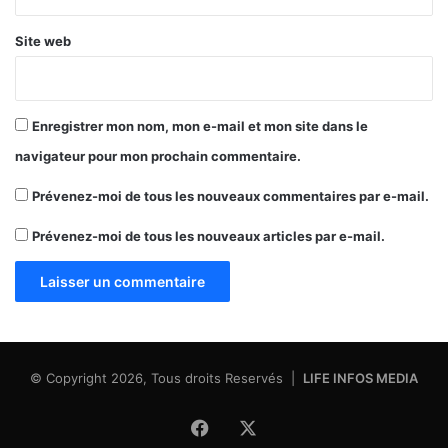
Site web
Enregistrer mon nom, mon e-mail et mon site dans le
navigateur pour mon prochain commentaire.
Prévenez-moi de tous les nouveaux commentaires par e-mail.
Prévenez-moi de tous les nouveaux articles par e-mail.
© Copyright 2026, Tous droits Reservés |
LIFE INFOS MEDIA
Facebook
X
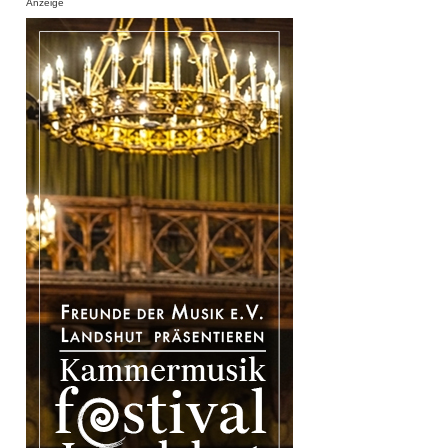
Anzeige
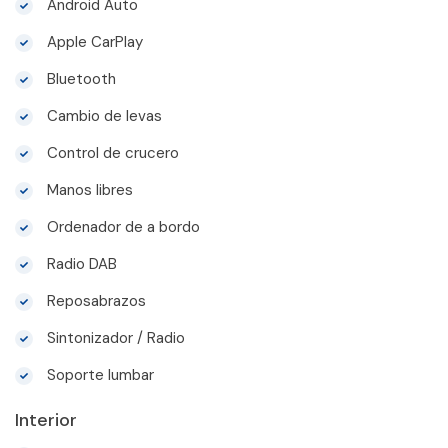
Android Auto
Apple CarPlay
Bluetooth
Cambio de levas
Control de crucero
Manos libres
Ordenador de a bordo
Radio DAB
Reposabrazos
Sintonizador / Radio
Soporte lumbar
Interior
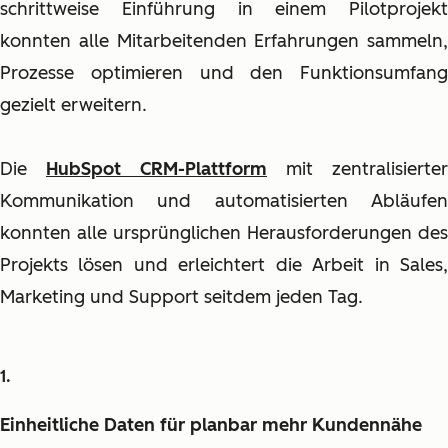
schrittweise Einführung in einem Pilotprojekt
konnten alle Mitarbeitenden Erfahrungen sammeln,
Prozesse optimieren und den Funktionsumfang
gezielt erweitern.
Die
HubSpot CRM-Plattform
mit zentralisierter
Kommunikation und automatisierten Abläufen
konnten alle ursprünglichen Herausforderungen des
Projekts lösen und erleichtert die Arbeit in Sales,
Marketing und Support seitdem jeden Tag.
Einheitliche Daten für planbar mehr Kundennähe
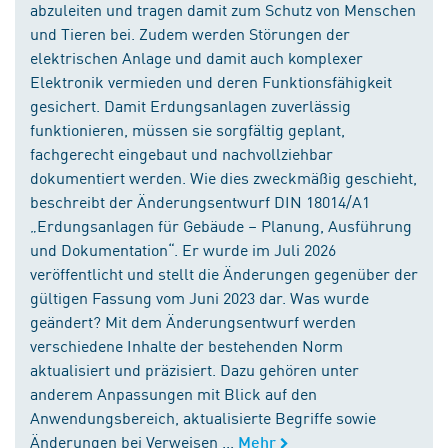
abzuleiten und tragen damit zum Schutz von Menschen
und Tieren bei. Zudem werden Störungen der
elektrischen Anlage und damit auch komplexer
Elektronik vermieden und deren Funktionsfähigkeit
gesichert. Damit Erdungsanlagen zuverlässig
funktionieren, müssen sie sorgfältig geplant,
fachgerecht eingebaut und nachvollziehbar
dokumentiert werden. Wie dies zweckmäßig geschieht,
beschreibt der Änderungsentwurf DIN 18014/A1
„Erdungsanlagen für Gebäude – Planung, Ausführung
und Dokumentation“. Er wurde im Juli 2026
veröffentlicht und stellt die Änderungen gegenüber der
gültigen Fassung vom Juni 2023 dar. Was wurde
geändert? Mit dem Änderungsentwurf werden
verschiedene Inhalte der bestehenden Norm
aktualisiert und präzisiert. Dazu gehören unter
anderem Anpassungen mit Blick auf den
Anwendungsbereich, aktualisierte Begriffe sowie
Änderungen bei Verweisen ...
Mehr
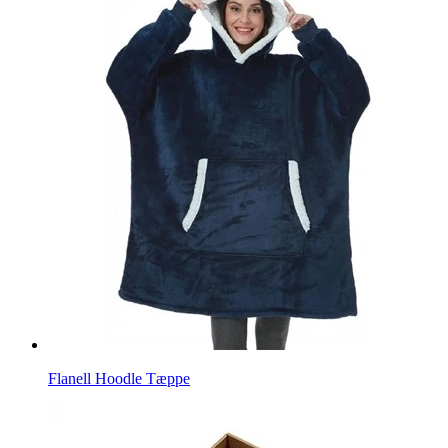
Flanell Hoodle Tæppe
##########
Task details: Write out each entry again exactly, and skip the pictures.

Answer to this exercise:
Site web
Enregistrer mon nom, mon e-mail et mon site dans le
navigateur pour mon prochain commentaire.
Prévenez-moi de tous les nouveaux commentaires par e-mail.
Prévenez-moi de tous les nouveaux articles par e-mail.
© Copyright 2026, Tous droits Reservés |
LIFE INFOS MEDIA
Facebook
X
Anzeige
Android Auto
Apple CarPlay
Bluetooth
Cambio de levas
Control de crucero
Manos libres
Ordenador de a bordo
Radio DAB
Reposabrazos
Sintonizador / Radio
Soporte lumbar
Interior
schrittweise Einführung in einem Pilotprojekt
konnten alle Mitarbeitenden Erfahrungen sammeln,
Prozesse optimieren und den Funktionsumfang
gezielt erweitern.
Die
HubSpot CRM-Plattform
mit zentralisierter
Kommunikation und automatisierten Abläufen
konnten alle ursprünglichen Herausforderungen des
Projekts lösen und erleichtert die Arbeit in Sales,
Marketing und Support seitdem jeden Tag.
Einheitliche Daten für planbar mehr Kundennähe
abzuleiten und tragen damit zum Schutz von Menschen
und Tieren bei. Zudem werden Störungen der
elektrischen Anlage und damit auch komplexer
Elektronik vermieden und deren Funktionsfähigkeit
gesichert. Damit Erdungsanlagen zuverlässig
funktionieren, müssen sie sorgfältig geplant,
fachgerecht eingebaut und nachvollziehbar
dokumentiert werden. Wie dies zweckmäßig geschieht,
beschreibt der Änderungsentwurf DIN 18014/A1
„Erdungsanlagen für Gebäude – Planung, Ausführung
und Dokumentation“. Er wurde im Juli 2026
veröffentlicht und stellt die Änderungen gegenüber der
gültigen Fassung vom Juni 2023 dar. Was wurde
geändert? Mit dem Änderungsentwurf werden
verschiedene Inhalte der bestehenden Norm
aktualisiert und präzisiert. Dazu gehören unter
anderem Anpassungen mit Blick auf den
Anwendungsbereich, aktualisierte Begriffe sowie
Änderungen bei Verweisen ...
Mehr
Flanell Hoodle Tæppe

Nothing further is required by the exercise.